Activity » Omit any picture, and return the remaining data exactly as written.

[Start of Attachment]

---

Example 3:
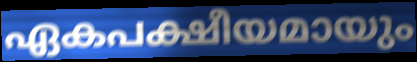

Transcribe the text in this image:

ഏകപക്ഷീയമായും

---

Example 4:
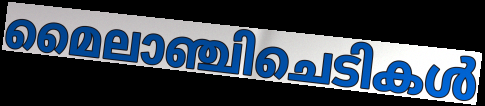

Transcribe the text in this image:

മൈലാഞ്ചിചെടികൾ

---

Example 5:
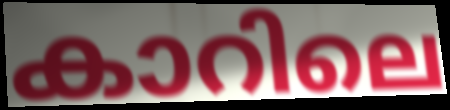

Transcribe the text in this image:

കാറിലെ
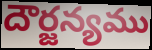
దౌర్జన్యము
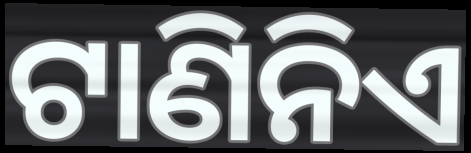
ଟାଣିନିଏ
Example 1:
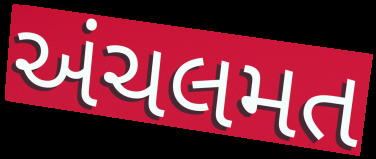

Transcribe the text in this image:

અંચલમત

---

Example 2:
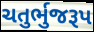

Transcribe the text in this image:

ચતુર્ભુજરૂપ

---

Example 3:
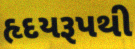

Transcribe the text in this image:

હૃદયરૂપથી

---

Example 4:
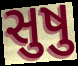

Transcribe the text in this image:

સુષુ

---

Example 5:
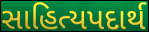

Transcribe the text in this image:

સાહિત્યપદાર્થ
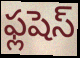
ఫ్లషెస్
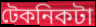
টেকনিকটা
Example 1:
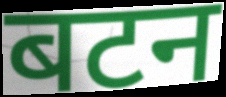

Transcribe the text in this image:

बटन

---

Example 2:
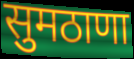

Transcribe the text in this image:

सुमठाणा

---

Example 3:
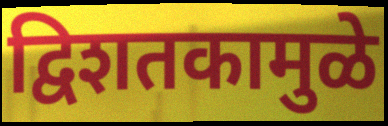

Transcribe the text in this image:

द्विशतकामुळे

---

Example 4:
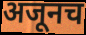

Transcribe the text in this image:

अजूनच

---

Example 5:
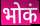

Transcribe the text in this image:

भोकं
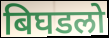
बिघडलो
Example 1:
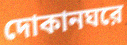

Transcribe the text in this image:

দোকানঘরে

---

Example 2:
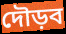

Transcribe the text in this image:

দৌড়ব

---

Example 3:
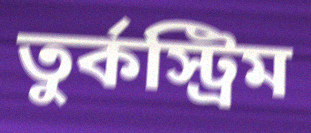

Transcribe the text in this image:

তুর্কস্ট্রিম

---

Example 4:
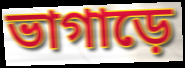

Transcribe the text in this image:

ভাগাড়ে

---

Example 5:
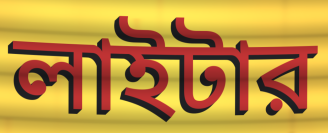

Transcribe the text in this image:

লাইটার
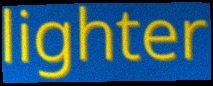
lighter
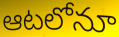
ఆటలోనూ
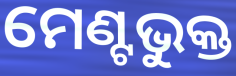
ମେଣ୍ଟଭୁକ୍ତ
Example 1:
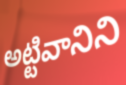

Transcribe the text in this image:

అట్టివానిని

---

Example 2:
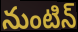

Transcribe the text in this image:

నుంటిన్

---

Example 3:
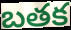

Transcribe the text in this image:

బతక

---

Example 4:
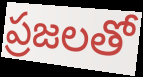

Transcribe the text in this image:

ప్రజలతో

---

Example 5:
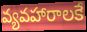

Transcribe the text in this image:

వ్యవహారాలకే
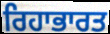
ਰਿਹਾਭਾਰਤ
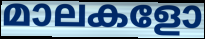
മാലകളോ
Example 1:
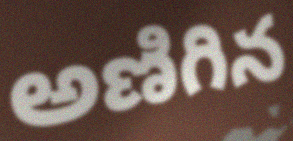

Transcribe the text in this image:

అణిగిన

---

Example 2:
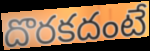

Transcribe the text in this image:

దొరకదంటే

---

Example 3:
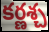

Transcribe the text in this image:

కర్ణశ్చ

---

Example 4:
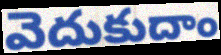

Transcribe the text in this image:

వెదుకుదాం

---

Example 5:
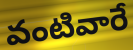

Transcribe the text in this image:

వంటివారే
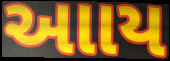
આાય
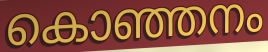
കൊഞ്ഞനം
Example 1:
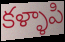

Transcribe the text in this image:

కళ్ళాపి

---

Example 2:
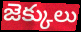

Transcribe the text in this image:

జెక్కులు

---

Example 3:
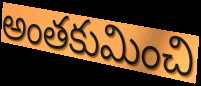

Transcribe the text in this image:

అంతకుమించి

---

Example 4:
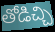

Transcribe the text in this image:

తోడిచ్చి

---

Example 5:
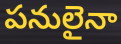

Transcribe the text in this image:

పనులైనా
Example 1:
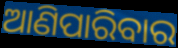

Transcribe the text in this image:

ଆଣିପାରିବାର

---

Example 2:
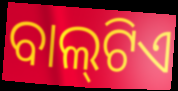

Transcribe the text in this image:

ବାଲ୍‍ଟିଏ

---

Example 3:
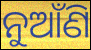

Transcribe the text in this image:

[End of Attachment]

Answer for this exercise »
---

Example 3:

Transcribe the text in this image:

ഏകപക്ഷീയമായും

---

Example 4:

Transcribe the text in this image:

മൈലാഞ്ചിചെടികൾ

---

Example 5:

Transcribe the text in this image:

കാറിലെ
దౌర్జన్యము
ଟାଣିନିଏ
Example 1:

Transcribe the text in this image:

અંચલમત

---

Example 2:

Transcribe the text in this image:

ચતુર્ભુજરૂપ

---

Example 3:

Transcribe the text in this image:

હૃદયરૂપથી

---

Example 4:

Transcribe the text in this image:

સુષુ

---

Example 5:

Transcribe the text in this image:

સાહિત્યપદાર્થ
ఫ్లషెస్
টেকনিকটা
Example 1:

Transcribe the text in this image:

बटन

---

Example 2:

Transcribe the text in this image:

सुमठाणा

---

Example 3:

Transcribe the text in this image:

द्विशतकामुळे

---

Example 4:

Transcribe the text in this image:

अजूनच

---

Example 5:

Transcribe the text in this image:

भोकं
बिघडलो
Example 1:

Transcribe the text in this image:

দোকানঘরে

---

Example 2:

Transcribe the text in this image:

দৌড়ব

---

Example 3:

Transcribe the text in this image:

তুর্কস্ট্রিম

---

Example 4:

Transcribe the text in this image:

ভাগাড়ে

---

Example 5:

Transcribe the text in this image:

লাইটার
lighter
ఆటలోనూ
ମେଣ୍ଟଭୁକ୍ତ
Example 1:

Transcribe the text in this image:

అట్టివానిని

---

Example 2:

Transcribe the text in this image:

నుంటిన్

---

Example 3:

Transcribe the text in this image:

బతక

---

Example 4:

Transcribe the text in this image:

ప్రజలతో

---

Example 5:

Transcribe the text in this image:

వ్యవహారాలకే
ਰਿਹਾਭਾਰਤ
മാലകളോ
Example 1:

Transcribe the text in this image:

అణిగిన

---

Example 2:

Transcribe the text in this image:

దొరకదంటే

---

Example 3:

Transcribe the text in this image:

కర్ణశ్చ

---

Example 4:

Transcribe the text in this image:

వెదుకుదాం

---

Example 5:

Transcribe the text in this image:

వంటివారే
આાય
കൊഞ്ഞനം
Example 1:

Transcribe the text in this image:

కళ్ళాపి

---

Example 2:

Transcribe the text in this image:

జెక్కులు

---

Example 3:

Transcribe the text in this image:

అంతకుమించి

---

Example 4:

Transcribe the text in this image:

తోడిచ్చి

---

Example 5:

Transcribe the text in this image:

పనులైనా
Example 1:

Transcribe the text in this image:

ଆଣିପାରିବାର

---

Example 2:

Transcribe the text in this image:

ବାଲ୍‍ଟିଏ

---

Example 3:

Transcribe the text in this image:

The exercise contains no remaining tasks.